Fumarate and lumican are biomarkers that can predict outcome in aggressive Group 3 and SHH MB
Having shown that accumulation of the TCA cycle metabolite fumarate is associated with worse survival of Group 3 MB patients, and that blocking NRF2, a fumarate-mediated oxidative stress pathway member, can increase the efficacy of chemotherapeutic agents in our model, we then sought to corroborate these findings with patient data. HR-MAS NMR spectroscopy was used to detect fumarate levels in 29 SHH and Group 3 MB patient samples and the cohort was stratified into samples with no quantifiable fumarate and those with detectable fumarate levels. The presence of detectable fumarate was neither associated with metastatic disease (p = 0.298), large cell anaplastic histology (p = 1) nor MYC oncogene amplification (p = 1). When we analysed overall survival (OS) data, however, we found a strong trend between fumarate detection and poor outcome in Group 3 MB patients compared to no association in SHH patients (p = 0.1793 versus p = 0.661, Fig. 7a, b).

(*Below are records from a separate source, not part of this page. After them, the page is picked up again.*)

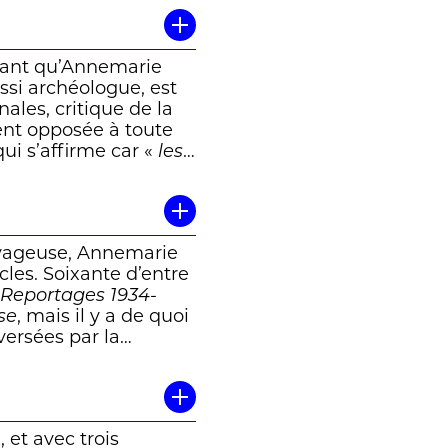
lètent ses propres
t son lecteur avec
de ». »
lant qu’Annemarie
à lire
ssi archéologue, est
ici
ales, critique de la
ent opposée à toute
qui s’affirme car «
les
lin) et ce qui permet
s ravages de la
ns
La Vallée heureuse
,
r ne se trouvent que
voyageuse, Annemarie
 » d’Hölderlin,
cles. Soixante d’entre
prochant de l’origine
Reportages 1934-
 moi ». Il s’agit moins
se
, mais il y a de quoi
 heureuse
– qui n’est
aversées par la
vre lui-même, l’écriture
rope de l’Est où le
États-Unis. Partout,
ressentir. On
 même s’ils évoquent
 et avec trois
Kaeser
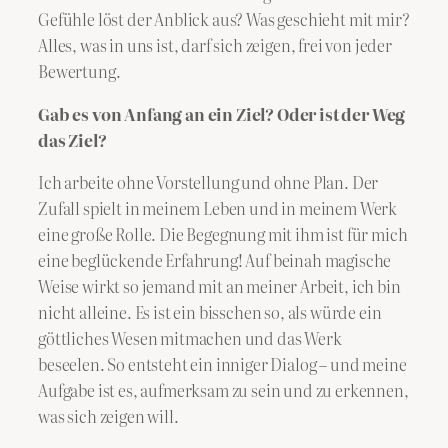
Gefühle löst der Anblick aus? Was geschieht mit mir?
Alles, was in uns ist, darf sich zeigen, frei von jeder
Bewertung.
Gab es von Anfang an ein Ziel? Oder ist der Weg
das Ziel?
Ich arbeite ohne Vorstellung und ohne Plan. Der
Zufall spielt in meinem Leben und in meinem Werk
eine große Rolle. Die Begegnung mit ihm ist für mich
eine beglückende Erfahrung! Auf beinah magische
Weise wirkt so jemand mit an meiner Arbeit, ich bin
nicht alleine. Es ist ein bisschen so, als würde ein
göttliches Wesen mitmachen und das Werk
beseelen. So entsteht ein inniger Dialog – und meine
Aufgabe ist es, aufmerksam zu sein und zu erkennen,
was sich zeigen will.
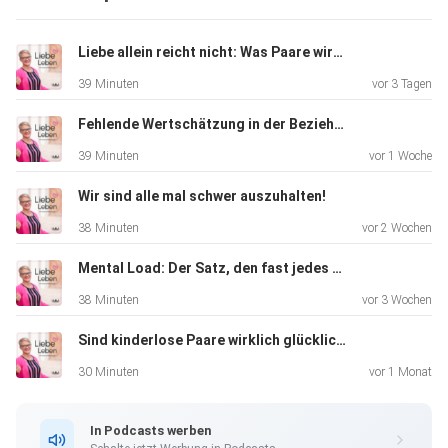
Liebe allein reicht nicht: Was Paare wirklich brauchen
39 Minuten
vor 3 Tagen
Fehlende Wertschätzung in der Beziehung
39 Minuten
vor 1 Woche
Wir sind alle mal schwer auszuhalten!
38 Minuten
vor 2 Wochen
Mental Load: Der Satz, den fast jedes Paar kennt
38 Minuten
vor 3 Wochen
Sind kinderlose Paare wirklich glücklicher? Was Studien sagen...
30 Minuten
vor 1 Monat
In Podcasts werben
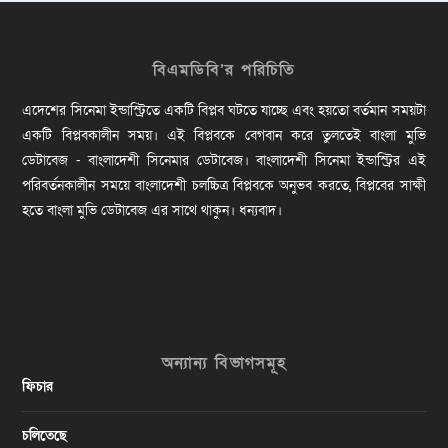
বিএমডিবি’র পরিচিতি
এদেশের সিনেমা ইন্ডাস্ট্রিতে একটি বিপ্লব ঘটতে যাচ্ছে এবং হয়তো বর্তমান সময়টা
একটি বিপ্লবকালীন সময়। এই বিপ্লবকে বেগবান করে তুলতেই বাংলা মুভি
ডেটাবেজ - বাংলাদেশী সিনেমার ডেটাবেজ। বাংলাদেশী সিনেমা ইন্ডাস্ট্রির এই
পরিবর্তনকালীন সময়ে বাংলাদেশী চলচ্চিত্র বিপ্লবকে অনুভব করতে, বিপ্লবের সাক্ষী
হতে বাংলা মুভি ডেটাবেজ এর সাথে থাকুন। ধন্যবাদ।
অন্যান্য বিভাগসমূহ
ফিচার
চলিতেছে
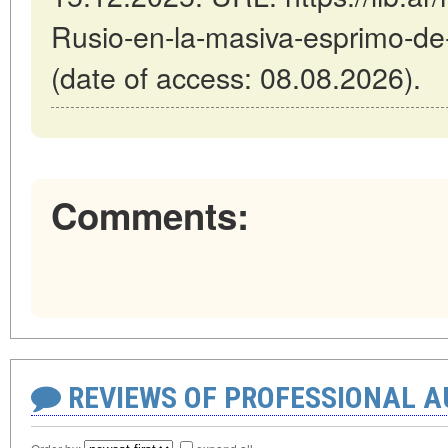
Rusio-en-la-masiva-esprimo-de
(date of access: 08.08.2026).
Comments:
REVIEWS OF PROFESSIONAL 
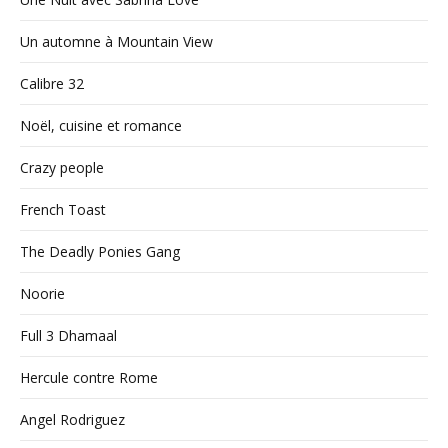
Un automne à Mountain View
Calibre 32
Noël, cuisine et romance
Crazy people
French Toast
The Deadly Ponies Gang
Noorie
Full 3 Dhamaal
Hercule contre Rome
Angel Rodriguez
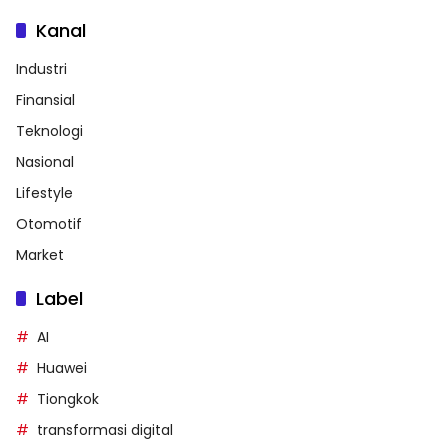
Kanal
Industri
Finansial
Teknologi
Nasional
Lifestyle
Otomotif
Market
Label
AI
Huawei
Tiongkok
transformasi digital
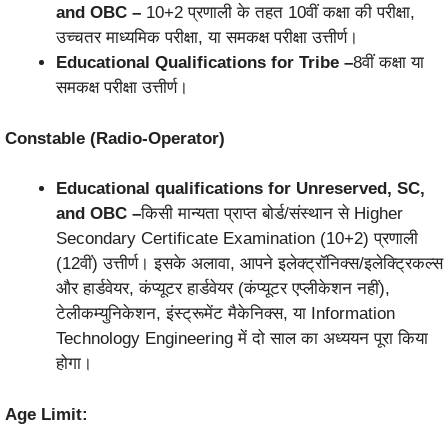
and OBC –
10+2 प्रणाली के तहत 10वीं कक्षा की परीक्षा,
उच्चतर माध्यमिक परीक्षा, या समकक्ष परीक्षा उत्तीर्ण।
Educational Qualifications for Tribe –
8वीं कक्षा या
समकक्ष परीक्षा उत्तीर्ण।
Constable (Radio-Operator)
Educational qualifications for Unreserved, SC,
and OBC –
किसी मान्यता प्राप्त बोर्ड/संस्थान से Higher
Secondary Certificate Examination (10+2) प्रणाली
(12वीं) उत्तीर्ण। इसके अलावा, आपने इलेक्ट्रॉनिक्स/इलेक्ट्रिकल्स
और हार्डवेयर, कंप्यूटर हार्डवेयर (कंप्यूटर एप्लीकेशन नहीं),
टेलीकम्युनिकेशन, इंस्ट्रूमेंट मैकेनिक्स, या Information
Technology Engineering में दो साल का अध्ययन पूरा किया
होगा।
Age Limit:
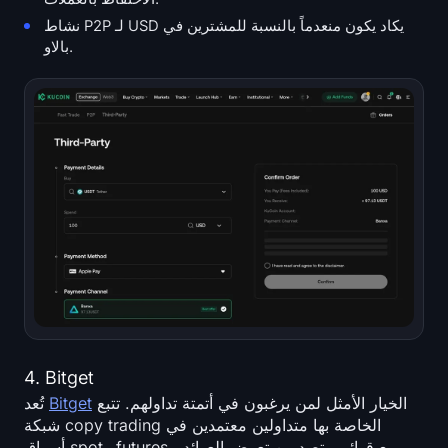
نشاط P2P لـ USD يكاد يكون منعدماً بالنسبة للمشترين في
بالاو.
4. Bitget
الخيار الأمثل لمن يرغبون في أتمتة تداولهم. تتبع
Bitget
تُعد
شبكة copy trading الخاصة بها متداولين معتمدين في
أسواق spot وfutures، مع قوائم متصدرين تعرض العوائد،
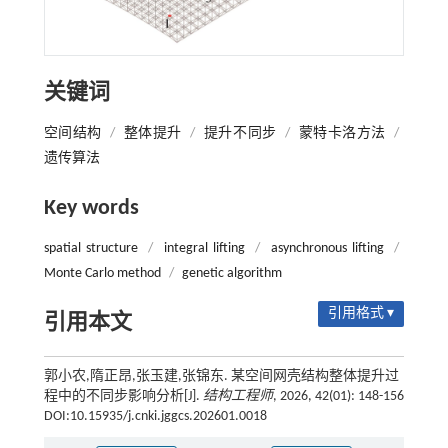
关键词
空间结构
/
整体提升
/
提升不同步
/
蒙特卡洛方法
/
遗传算法
Key words
spatial structure
/
integral lifting
/
asynchronous lifting
/
Monte Carlo method
/
genetic algorithm
引用格式 ▾
引用本文
郭小农,隋正昂,张玉建,张锦东. 某空间网壳结构整体提升过
程中的不同步影响分析[J].
结构工程师
, 2026, 42(01): 148-156
DOI:10.15935/j.cnki.jggcs.202601.0018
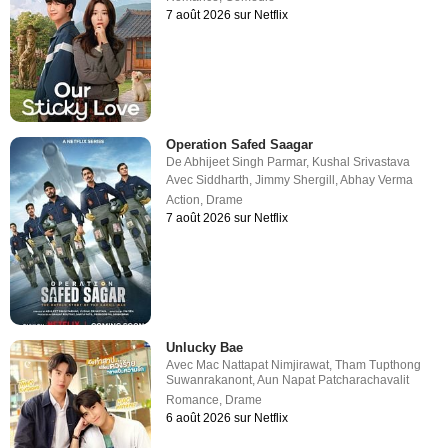
7 août 2026 sur Netflix
Operation Safed Saagar
De
Abhijeet Singh Parmar
,
Kushal Srivastava
Avec
Siddharth
,
Jimmy Shergill
,
Abhay Verma
Action
,
Drame
7 août 2026 sur Netflix
Unlucky Bae
Avec
Mac Nattapat Nimjirawat
,
Tham Tupthong
Suwanrakanont
,
Aun Napat Patcharachavalit
Romance
,
Drame
6 août 2026 sur Netflix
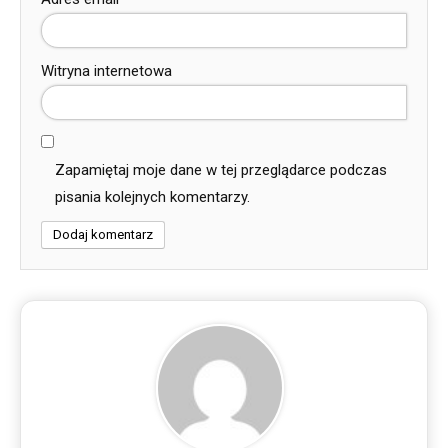
Witryna internetowa
Zapamiętaj moje dane w tej przeglądarce podczas
pisania kolejnych komentarzy.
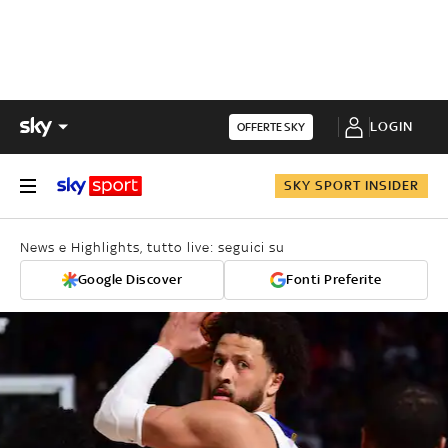
LOGIN
OFFERTE SKY
SKY SPORT INSIDER
News e Highlights, tutto live: seguici su
Google Discover
Fonti Preferite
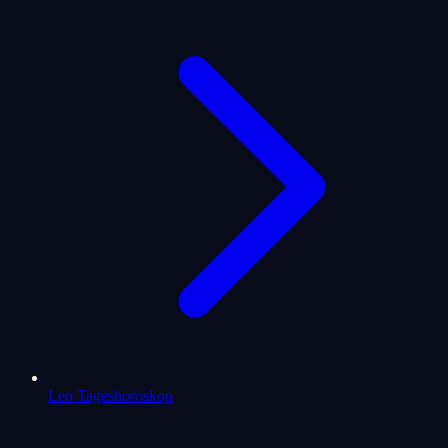
Leo Tageshoroskop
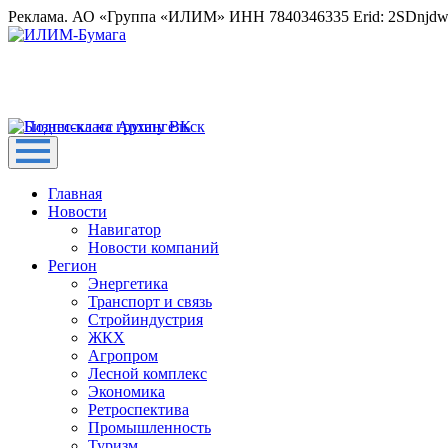
Реклама. АО «Группа «ИЛИМ» ИНН 7840346335 Erid: 2SDnjd
Главная
Новости
Навигатор
Новости компаний
Регион
Энергетика
Транспорт и связь
Стройиндустрия
ЖКХ
Агропром
Лесной комплекс
Экономика
Ретроспектива
Промышленность
Туризм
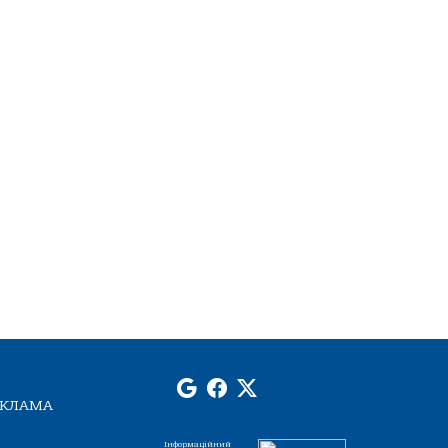
ЕКЛАМА
Інформаційний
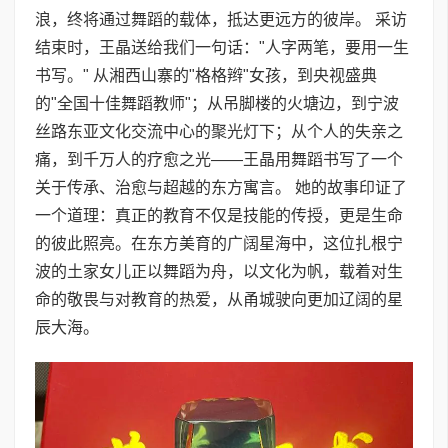
浪，终将通过舞蹈的载体，抵达更远方的彼岸。 采访
结束时，王晶送给我们一句话："人字两笔，要用一生
书写。" 从湘西山寨的"格格辫"女孩，到央视盛典
的"全国十佳舞蹈教师"；从吊脚楼的火塘边，到宁波
丝路东亚文化交流中心的聚光灯下；从个人的失亲之
痛，到千万人的疗愈之光——王晶用舞蹈书写了一个
关于传承、治愈与超越的东方寓言。 她的故事印证了
一个道理：真正的教育不仅是技能的传授，更是生命
的彼此照亮。在东方美育的广阔星海中，这位扎根宁
波的土家女儿正以舞蹈为舟，以文化为帆，载着对生
命的敬畏与对教育的热爱，从甬城驶向更加辽阔的星
辰大海。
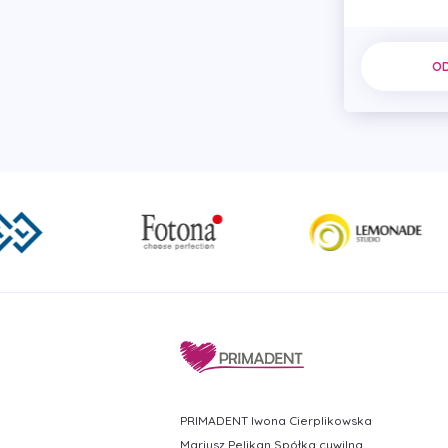
O
PRIMADENT Iwona Cierplikowska
Mariusz Pelikan Spółka cywilna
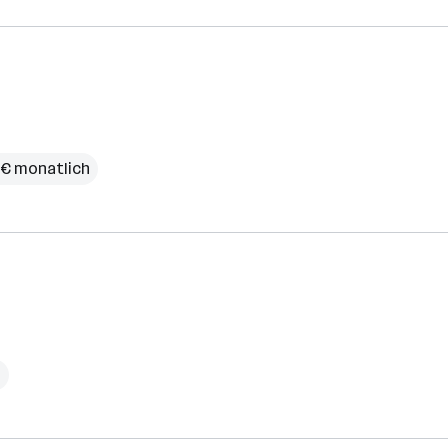
 € monatlich
h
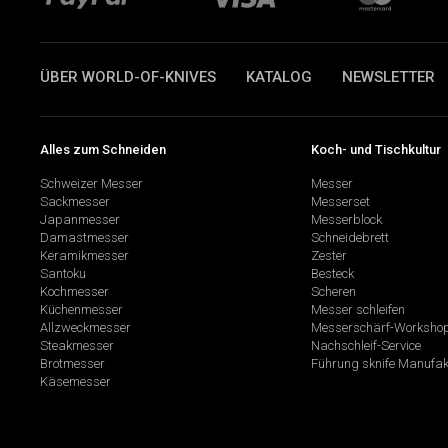
ÜBER WORLD-OF-KNIVES
KATALOG
NEWSLETTER
Alles zum Schneiden
Koch- und Tischkultur
Schweizer Messer
Messer
Sackmesser
Messerset
Japanmesser
Messerblock
Damastmesser
Schneidebrett
Keramikmesser
Zester
Santoku
Besteck
Kochmesser
Scheren
Küchenmesser
Messer schleifen
Allzweckmesser
Messerschärf-Worksho
Steakmesser
Nachschleif-Service
Brotmesser
Führung sknife Manufak
Käsemesser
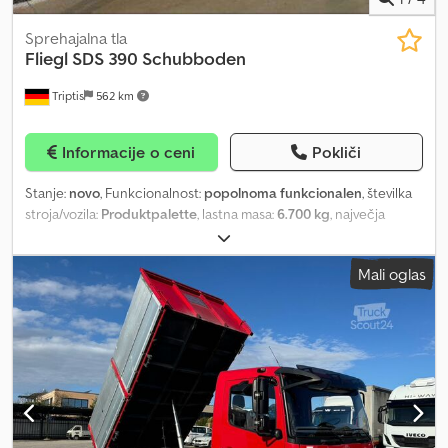
Sprehajalna tla
Fliegl
SDS 390 Schubboden
Triptis
562 km
Informacije o ceni
Pokliči
Stanje:
novo
, Funkcionalnost:
popolnoma funkcionalen
, številka
stroja/vozila:
Produktpalette
, lastna masa:
6.700 kg
, največja
dovoljena obremenitev:
28.300 kg
, skupna masa:
35.000 kg
,
konfiguracija osi:
3 osi
, dolžina tovornega prostora:
13.460 mm
,
Mali oglas
širina tovornega prostora:
2.470 mm
, prostornina tovornega
prostora:
92 m³
, skupna dolžina:
13.800 mm
, skupna širina:
2.550
mm
, skupna višina:
4.000 mm
, vzmetenje:
zrak
, velikost
pnevmatike:
385/55 r22.5
, stanje pnevmatik:
100 odstotek
,
Dodatne informacije Podvozje Zvarjena konstrukcija iz finega
zrnatega jekla v lahki izvedbi, do podpornih nog, sedelna plošča z
izmenljivim 2. kraljevim zatičem Priprava za pričvrstitvene obroče
ob strani v tleh 24 t, dvostopenjska podporna noga, enostransko
upravljanje, z ravnim spodnjim delom, brez izravnave potiska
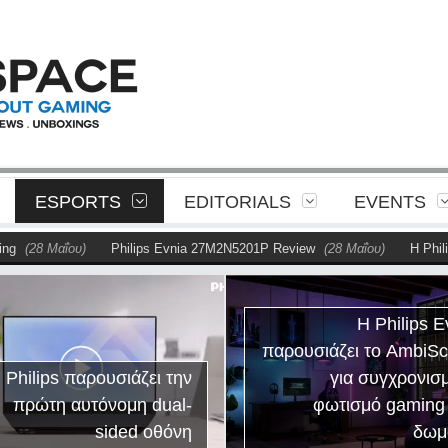
ESPORTS
EDITORIALS
EVENTS
 Μαΐου)
Philips Evnia 27M2N5201P Review
(28 Μαΐου)
Η Philips παρ
Η Philips E
παρουσιάζει το AmbiS
 Philips παρουσιάζει την
για συγχρονισ
πρώτη αυτόνομη dual-
φωτισμό gaming
sided οθόνη
δωμ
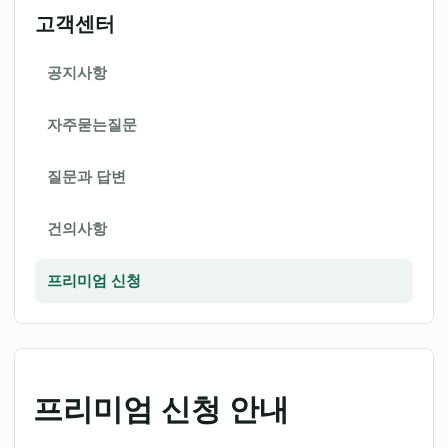
고객센터
공지사항
자주묻는질문
질문과 답변
건의사항
프리미엄 신청
프리미엄 신청 안내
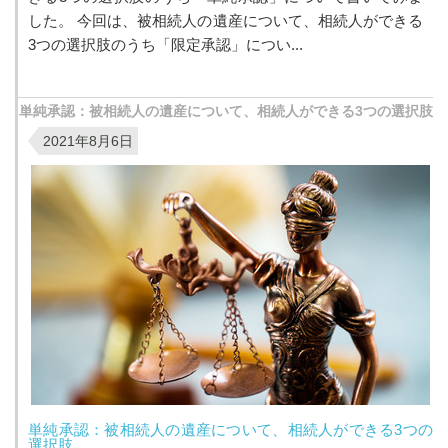
した。 今回は、被相続人の遺産について、相続人ができる
3つの選択肢のうち「限定承認」につい...
単純承認：被相続人の遺産について、相続人ができる3つの選択肢
2021年8月6日
単純承認：被相続人の遺産について、相続人ができる3つの
選択肢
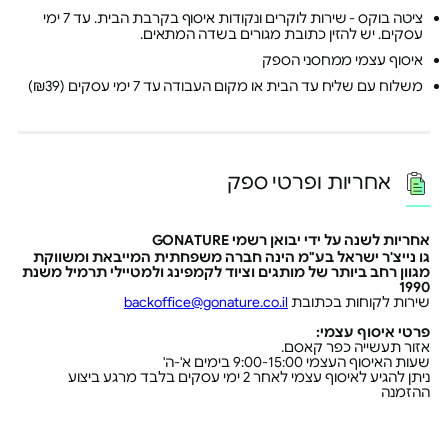
ציטה בוקס - שירות לוקרים ונקודות איסוף בקרבת הבית. עד 7 ימי
עסקים. יש להזין כתובת מגורים בשדה המתאים.
איסוף עצמי ממחסני הספק
משלוח עם שליח עד הבית או מקום העבודה עד 7 ימי עסקים (₪39)
אחריות ופרטי ספק
אחריות לשנה על ידי יבואן רשמי GONATURE
גו נייצ'ר ישראל בע"מ הינה חברה משפחתית המייבאת ומשווקת
מגוון רחב ביותר של מותגים וציוד לקמפינג ולמטיילי תרמיל משנת
1990
שירות לקוחות בכתובת
backoffice@gonature.co.il
פרטי איסוף עצמי:
אזור תעשייה כפר קאסם.
שעות האיסוף העצמי 9:00-15:00 בימים א'-ה'
ניתן להגיע לאיסוף עצמי לאחר 2 ימי עסקים בלבד מרגע ביצוע
ההזמנה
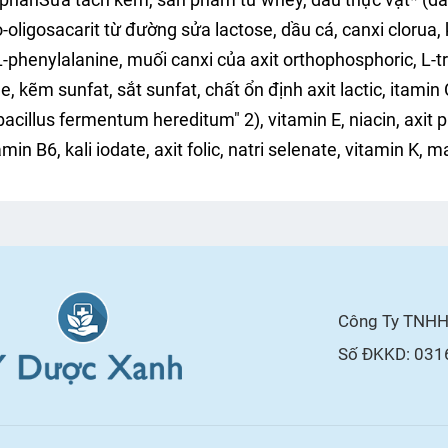
-oligosacarit từ đường sửa lactose, dầu cá, canxi clorua, ka
 L-phenylalanine, muối canxi của axit orthophosphoric, L-
ne, kẽm sunfat, sắt sunfat, chất ổn định axit lactic, itamin
acillus fermentum hereditum" 2), vitamin E, niacin, axit p
amin B6, kali iodate, axit folic, natri selenate, vitamin K,
Công Ty TNHH 
Số ĐKKD: 031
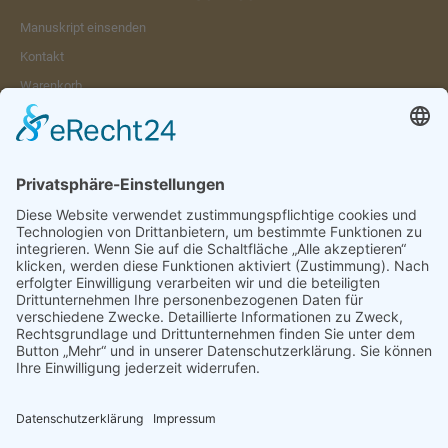
Manuskript einsenden
Kontakt
Warenkorb
Konto
Merkzettel
Mein Wunschzettel
Öffentlicher Wunschzettel
Vertrag widerrufen
Informationen
Impressum & Disclaimer
AGB und Widerrufsrecht
Datenschutz
Verpackung und Versand
Widerrufsrecht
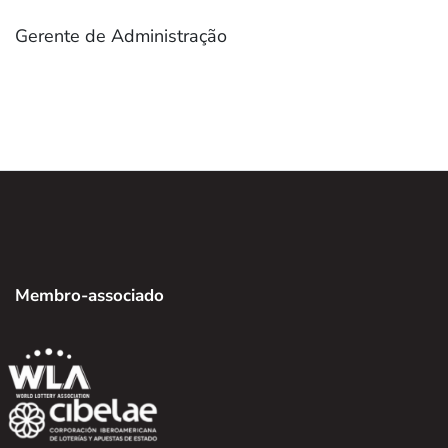
Gerente de Administração
Membro-associado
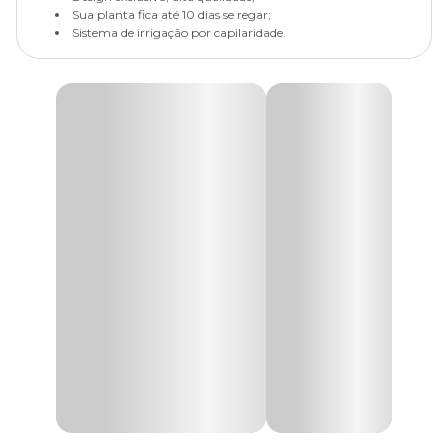
Sua planta fica até 10 dias se regar;
Sistema de irrigação por capilaridade.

Based on our findings that SHH nodules form a sub-group specific ECM shell-like structure, we then sought to establish whether these newly identified ECM shell components could predict survival of SHH patients. Analysis of a large genomic patient dataset revealed that the SLRPs lumican, fibromodulin and decorin as well as COL1A1 and COL6A1 all correlate with good overall survival in SHH MB patients; suggesting that the presence of this ECM shell in SHH tumours may be a reliable biomarker of good outcome (Fig. 7c, Additional file 2: Fig. S11a and b) [21]. Notably, in Group 3 patients lumican expression is associated with a much poorer survival, highlighting that capturing lumican as part of a complex with other SLRPs and COL1A1 and COL6A1 in an ECM ‘shell’is key to this effect on outcome in the SHH sub-group (Fig. 7d).